» **Record excerpts**:
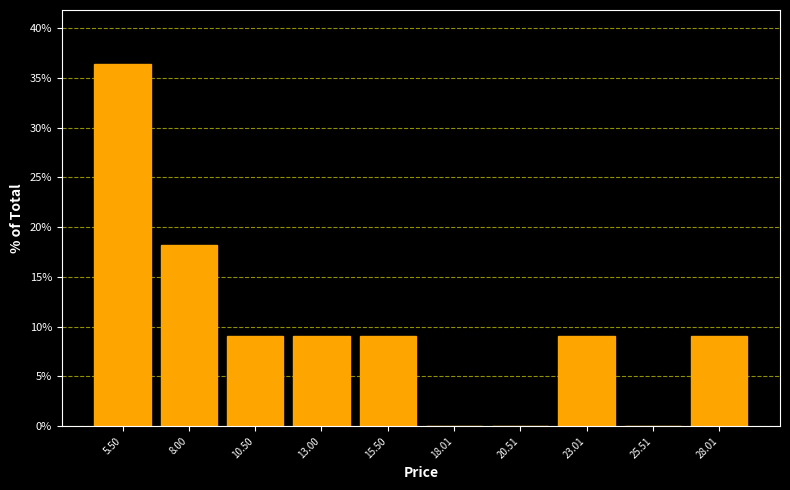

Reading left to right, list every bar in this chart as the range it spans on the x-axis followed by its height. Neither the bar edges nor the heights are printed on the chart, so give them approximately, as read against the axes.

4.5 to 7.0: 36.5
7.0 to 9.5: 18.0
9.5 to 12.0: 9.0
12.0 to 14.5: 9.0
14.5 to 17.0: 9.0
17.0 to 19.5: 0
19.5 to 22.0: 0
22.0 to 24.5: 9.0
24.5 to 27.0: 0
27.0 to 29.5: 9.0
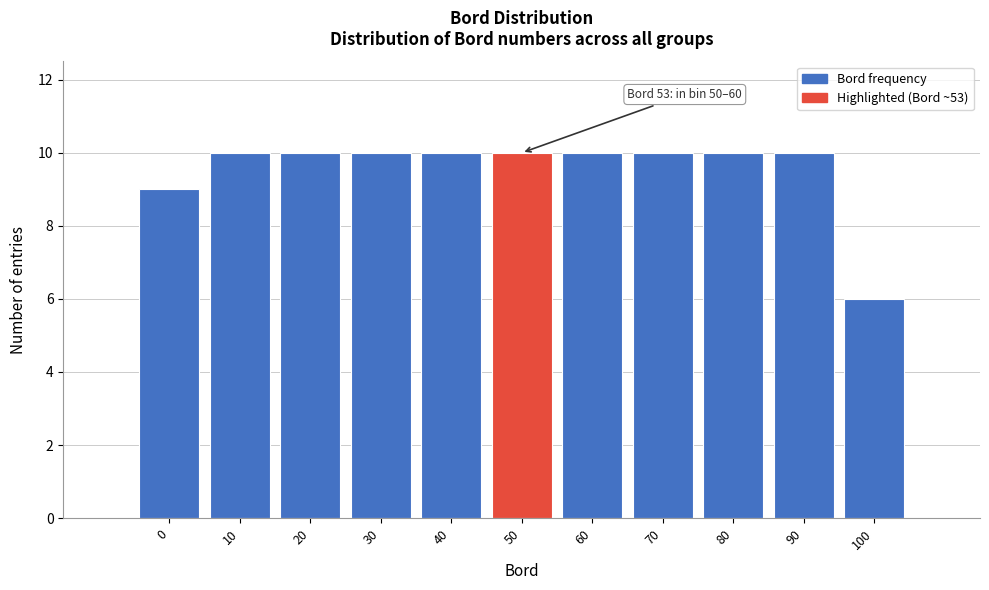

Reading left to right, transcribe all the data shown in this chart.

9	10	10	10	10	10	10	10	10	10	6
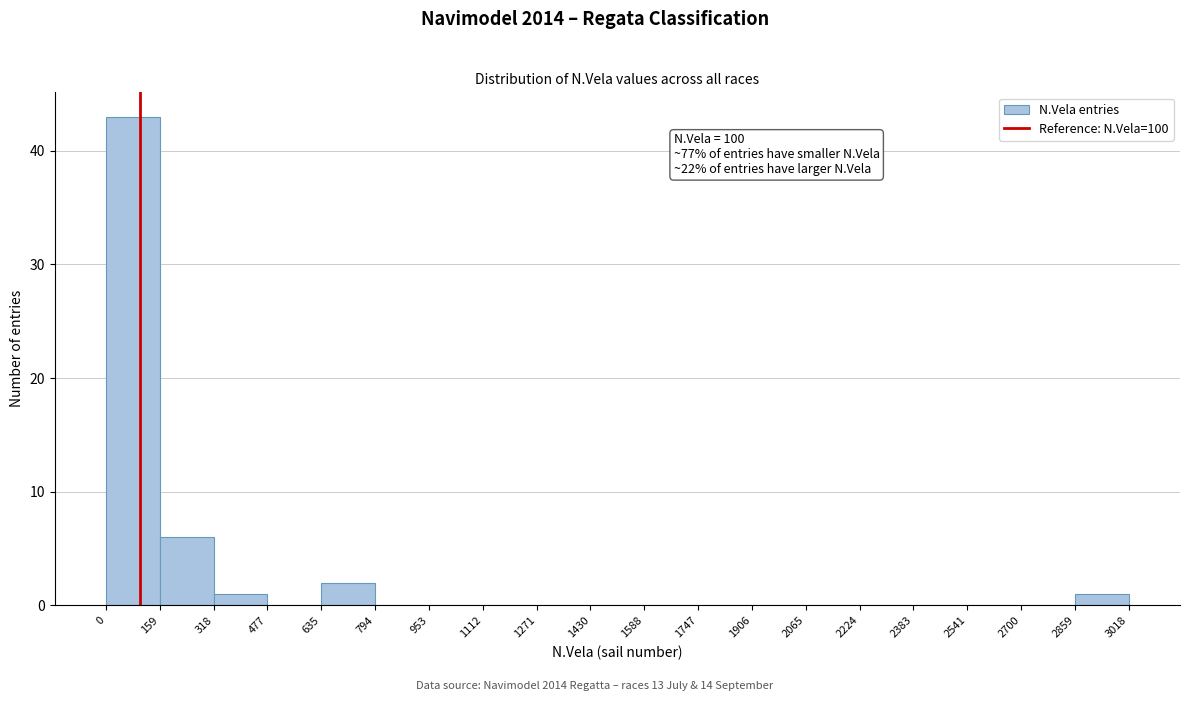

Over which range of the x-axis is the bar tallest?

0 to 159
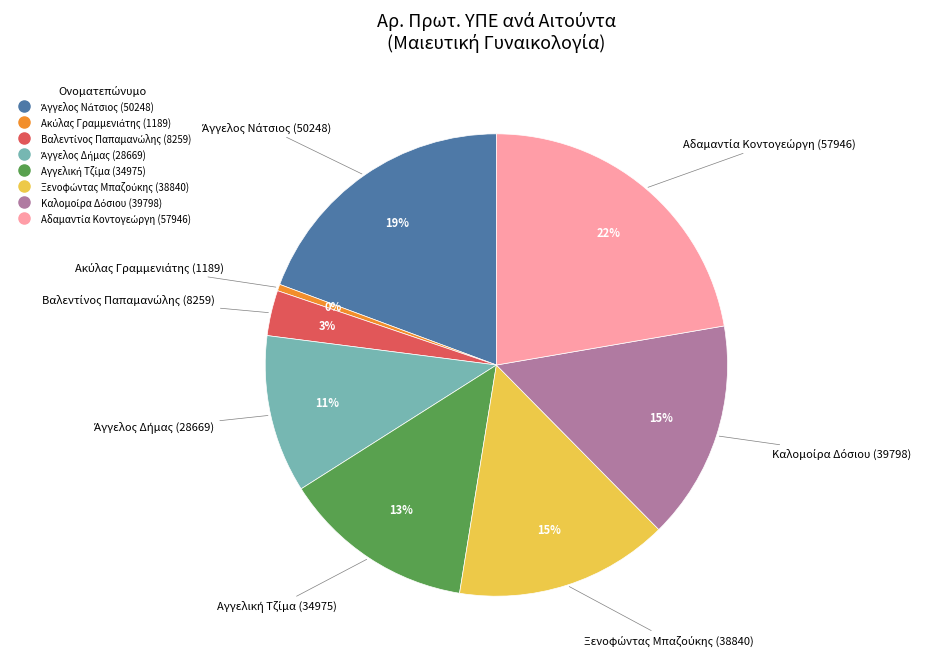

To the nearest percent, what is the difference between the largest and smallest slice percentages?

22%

---

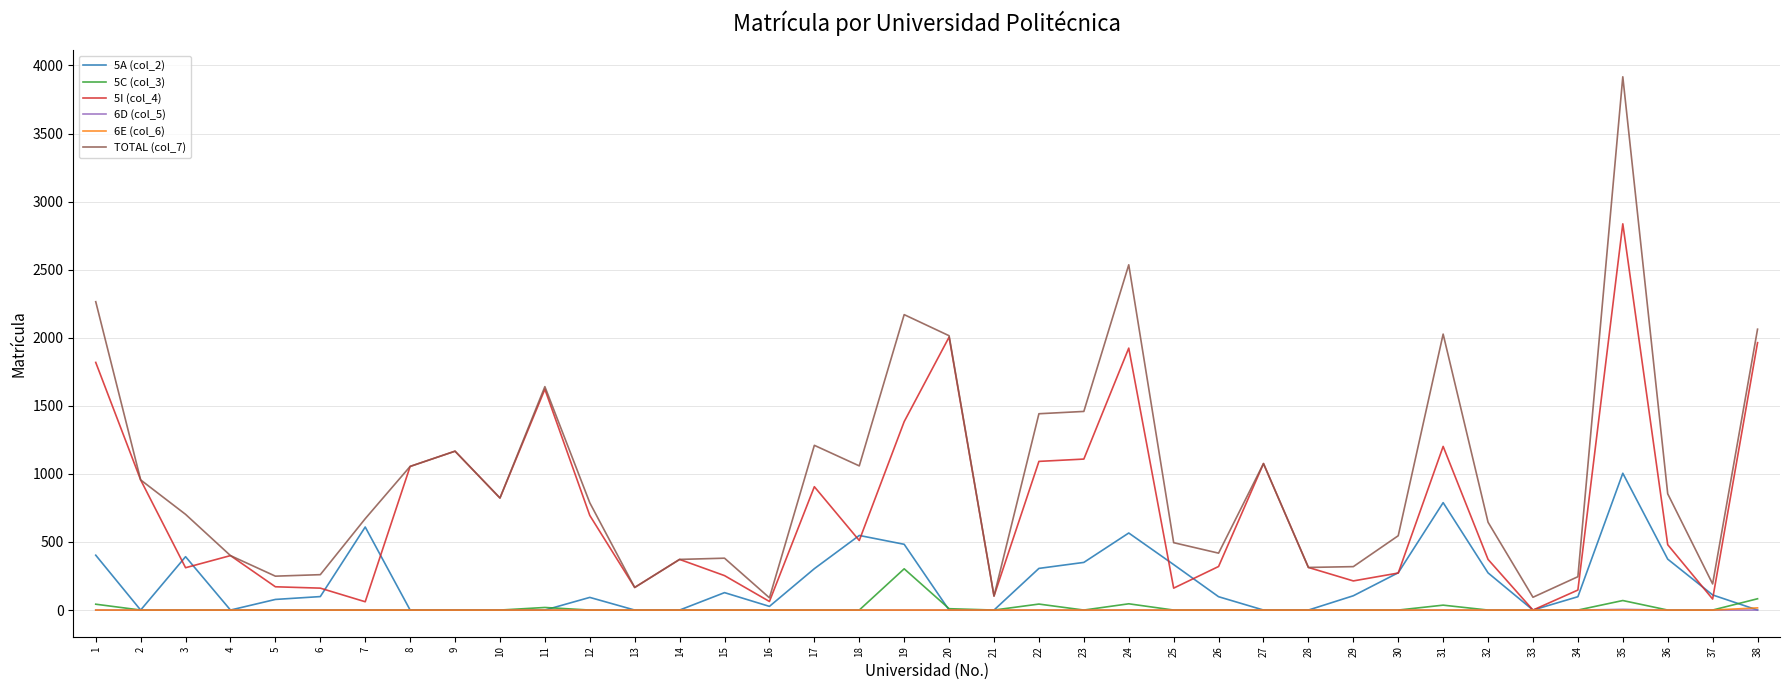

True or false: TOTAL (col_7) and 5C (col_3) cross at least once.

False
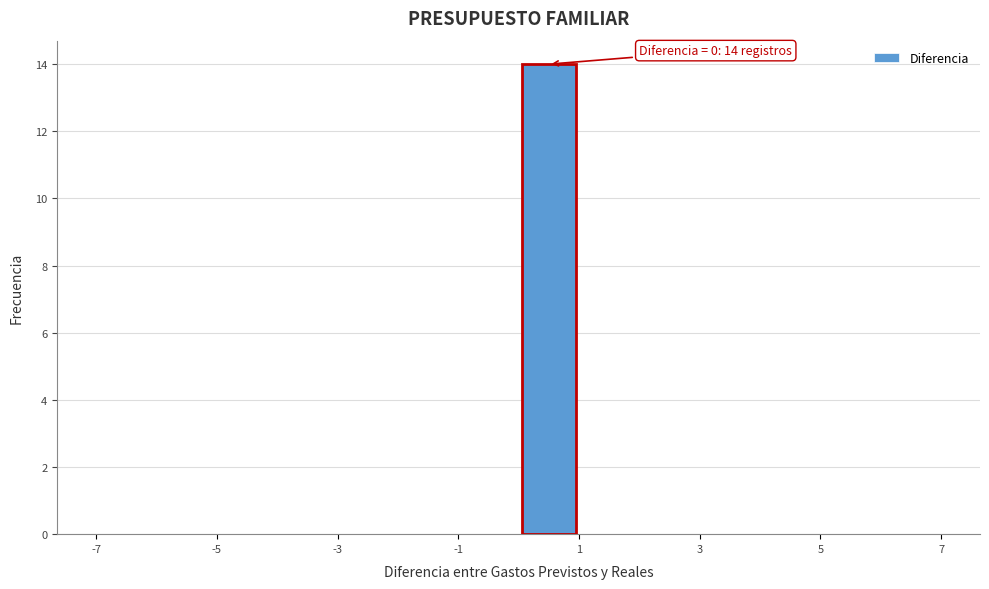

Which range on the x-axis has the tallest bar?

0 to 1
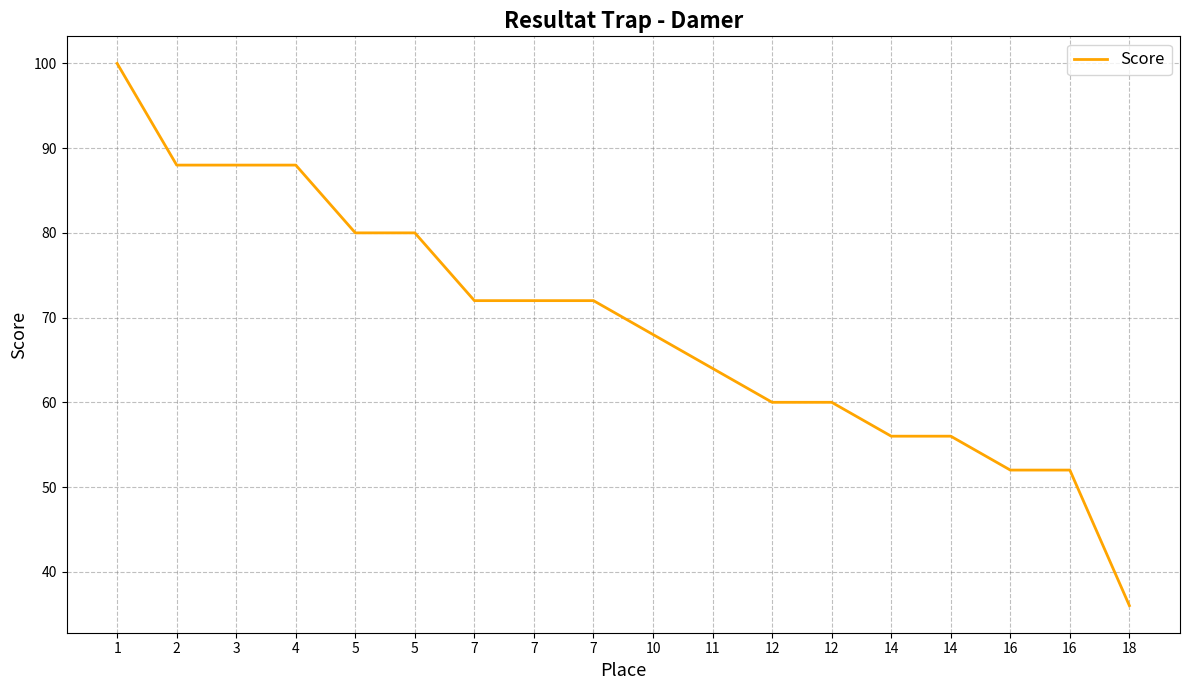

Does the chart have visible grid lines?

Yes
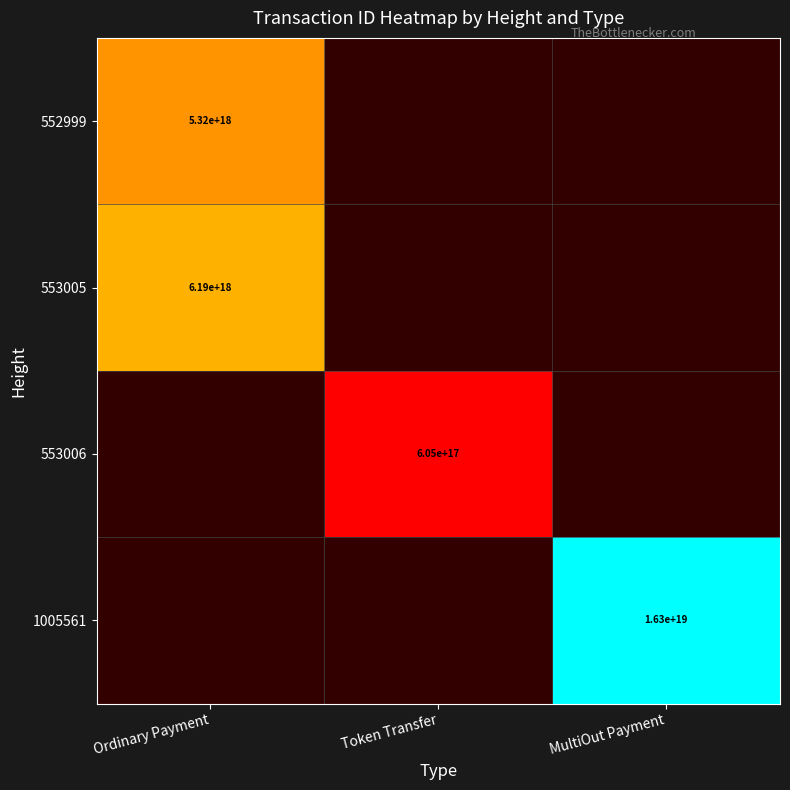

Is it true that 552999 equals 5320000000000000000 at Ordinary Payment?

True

» **Work item**:
Put the part of the records that opens with the line containing "4.5 to 7.0: 36.5" and closes with the line containing "To the nearest" into a numbered list, skipping blank lines. Leave the pictures out.

» **Response for this exercise**:
1. 4.5 to 7.0: 36.5
2. 7.0 to 9.5: 18.0
3. 9.5 to 12.0: 9.0
4. 12.0 to 14.5: 9.0
5. 14.5 to 17.0: 9.0
6. 17.0 to 19.5: 0
7. 19.5 to 22.0: 0
8. 22.0 to 24.5: 9.0
9. 24.5 to 27.0: 0
10. 27.0 to 29.5: 9.0
11. Reading left to right, transcribe all the data shown in this chart.
12. 9	10	10	10	10	10	10	10	10	10	6
13. Over which range of the x-axis is the bar tallest?
14. 0 to 159
15. To the nearest percent, what is the difference between the largest and smallest slice percentages?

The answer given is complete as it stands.